1. I took off the side panel and discovered that it is a 10-inch fan. The center axle was thicker than I assumed when I did my earlier measurement from the outside. It seems to be plenty powerful, but I certainly will look into the site that has the replacement fan impellers. After a careful look, I think it could easily handle a 12.75-inch impeller. Probably, I will stick with what I have, since it seems to be very powerful, given my use.

2. One on-line video review showed the impeller as being metal and about the size of mine, but also as having not only a screw on the end shaft to hold it in place but also a set screw on the side, which in the case of this particular review was missing.
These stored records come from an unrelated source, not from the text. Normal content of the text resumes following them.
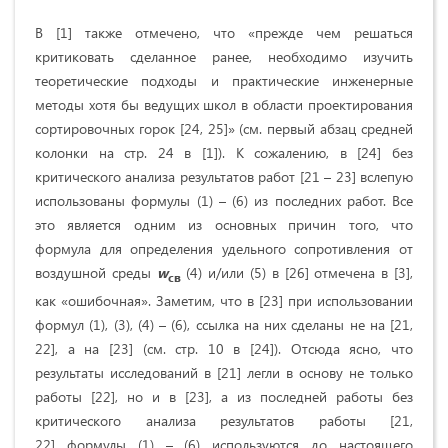
В [1] также отмечено, что «прежде чем решаться
критиковать сделанное ранее, необходимо изучить
теоретические подходы и практические инженерные
методы хотя бы ведущих школ в области проектирования
сортировочных горок [24, 25]» (см. первый абзац средней
колонки на стр. 24 в [1]). К сожалению, в [24] без
критического анализа результатов работ [21 – 23] вслепую
использованы формулы (1) – (6) из последних работ. Все
это является одним из основных причин того, что
формула для определения удельного сопротивления от
воздушной среды
w
(4) и/или (5) в [26] отмечена в [3],
св
как «ошибочная». Заметим, что в [23] при использовании
формул (1), (3), (4) – (6), ссылка на них сделаны не на [21,
22], а на [23] (см. стр. 10 в [24]). Отсюда ясно, что
результаты исследований в [21] легли в основу не только
работы [22], но и в [23], а из последней работы без
критического анализа результатов работы [21,
22] формулы (1) – (6) используются до настоящего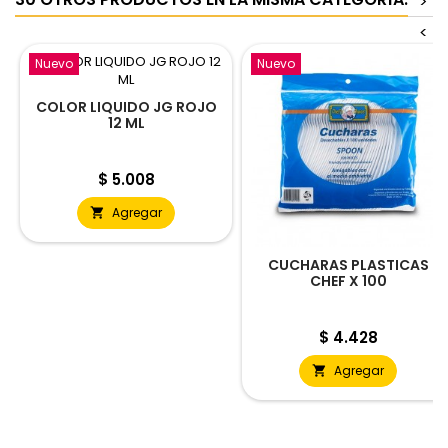
>
<
Nuevo
Nuevo
COLOR LIQUIDO JG ROJO
12 ML
Precio
$ 5.008
Agregar

CUCHARAS PLASTICAS
CHEF X 100
Precio
$ 4.428
Agregar
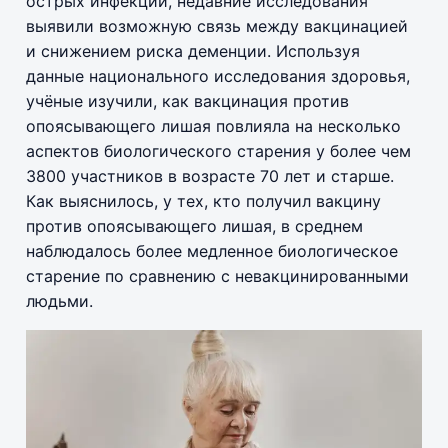
острых инфекций, недавние исследования
выявили возможную связь между вакцинацией
и снижением риска деменции. Используя
данные национального исследования здоровья,
учёные изучили, как вакцинация против
опоясывающего лишая повлияла на несколько
аспектов биологического старения у более чем
3800 участников в возрасте 70 лет и старше.
Как выяснилось, у тех, кто получил вакцину
против опоясывающего лишая, в среднем
наблюдалось более медленное биологическое
старение по сравнению с невакцинированными
людьми.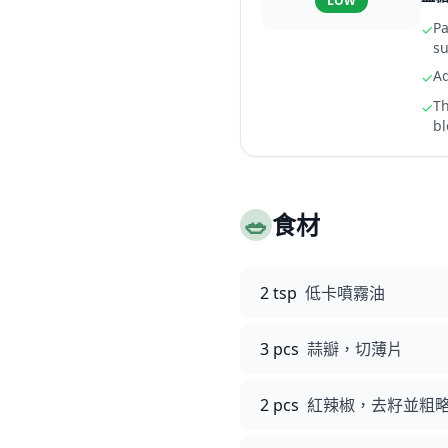
LOW
Pa
✓
su
Ad
✓
Th
✓
bl
🥗
食材
2 tsp
低卡噴霧油
3 pcs
蒜瓣，切薄片
2 pcs
紅辣椒，去籽並粗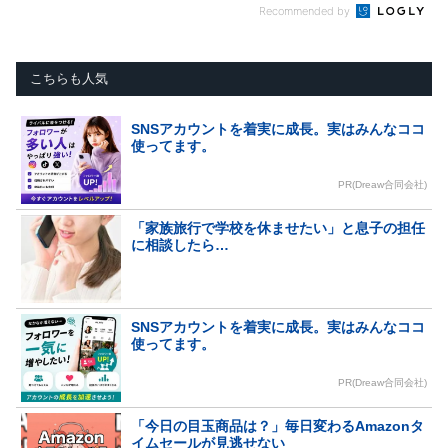
Recommended by
こちらも人気
SNSアカウントを着実に成長。実はみんなココ
使ってます。
PR(Dreaw合同会社)
「家族旅行で学校を休ませたい」と息子の担任
に相談したら…
SNSアカウントを着実に成長。実はみんなココ
使ってます。
PR(Dreaw合同会社)
「今日の目玉商品は？」毎日変わるAmazonタ
イムセールが見逃せない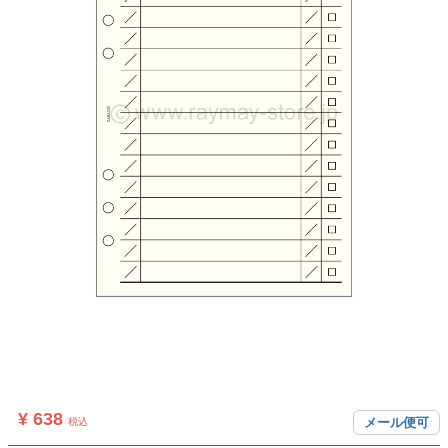
¥ 638
メール便可
税込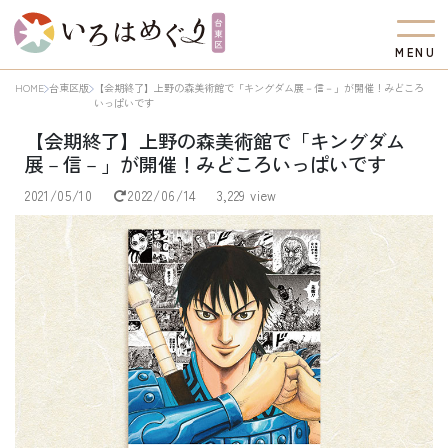
M
E
N
U
HOME
台東区版
【会期終了】上野の森美術館で「キングダム展－信－」が開催！みどころ
いっぱいです
【会期終了】上野の森美術館で「キングダム
展－信－」が開催！みどころいっぱいです
2021/05/10
2022/06/14
3,229 view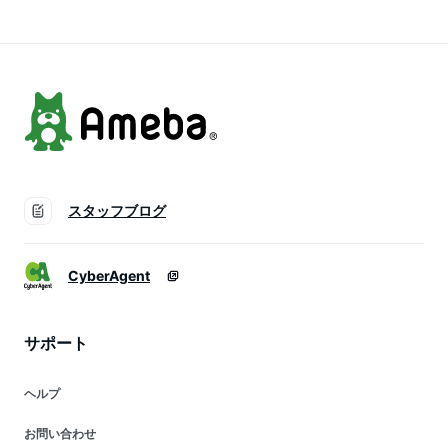
カー様お取引あり 玄
ー保証対応 初期不良
き込みご飯 麦ごはん
米 ふっくら もちも
対応 メーカー様お取
ち プレゼント ギフ
引あり エクプラ特選
ト
スタッフブログ
CyberAgent
サポート
ヘルプ
お問い合わせ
I checked mine and there was no set-screw hole at all, so obviously there were different fan impellers used with this unit.

Howard Ferstler


----------



## Howard Ferstler (Sep 27, 2007)

mobilepaul said:


> Very Impressive, Howard. I would enjoy seeing some of your work!
> 
> I don't know about inexpensive, but here's a source
> 
> ...


Hi, Paul,

Attached are some shots of a few pieces. I checked the blade size more closely and it is 10, not 9, inches. However, the housing could handle a 12 incher with ease. Still, the thing seems to blow a lot of air, and probably will be good enough, as is. I may check some sites for replacements, as suggested. Cannot hurt.

Howard


----------



## Medevack1 (Oct 2, 2013)

WOW nice!!!


----------



## VIFmike (Jul 21, 2012)

I have this same unit in my small workshop. I have it ducted with 3" PVC throughout the shop with the HF vents. These vents clog and will not close all the way. I took mine apart and cut the ends round so even if they clog they will close. I have mine hooked up to my table saw, SC miter saw, 20" planer and adapted down to my palm sander. I was suprised that is is quieter than I thought it would be. The only tool in my shop quieter is my palm sander. 

I still get some dust around the miter saw. I have a large box made around it but lots still hit the ground. It's not an issue in my shop. I just have to sweep more. I also get lots of shavings out the front of my planer. It's outside under my awning so sweeping out there is not a problem. 

I think it's difficult to change or empty the bag. I would like to switch it over to a hard trash can so I can slide it in and out easily. I can fill the bag in one day of planing wood. I might have to make some kind of fixture to allow a can to slide in and out. 

I do not like the cord or the switch either. I plan to put on a larger cord and wire the switch direct so I can plug it into a wall switch. Then I want to put the switch where I don't have to reach down behind the machine to turn it on. 

Other than the cheapness of the base and the bag/stand I am happy with mine. I used a 20% off coupon to buy it. I could have gotten 25% off on a sale date but could not go that day. When it's on sale and you use a coupon you can get it for a great price.


----------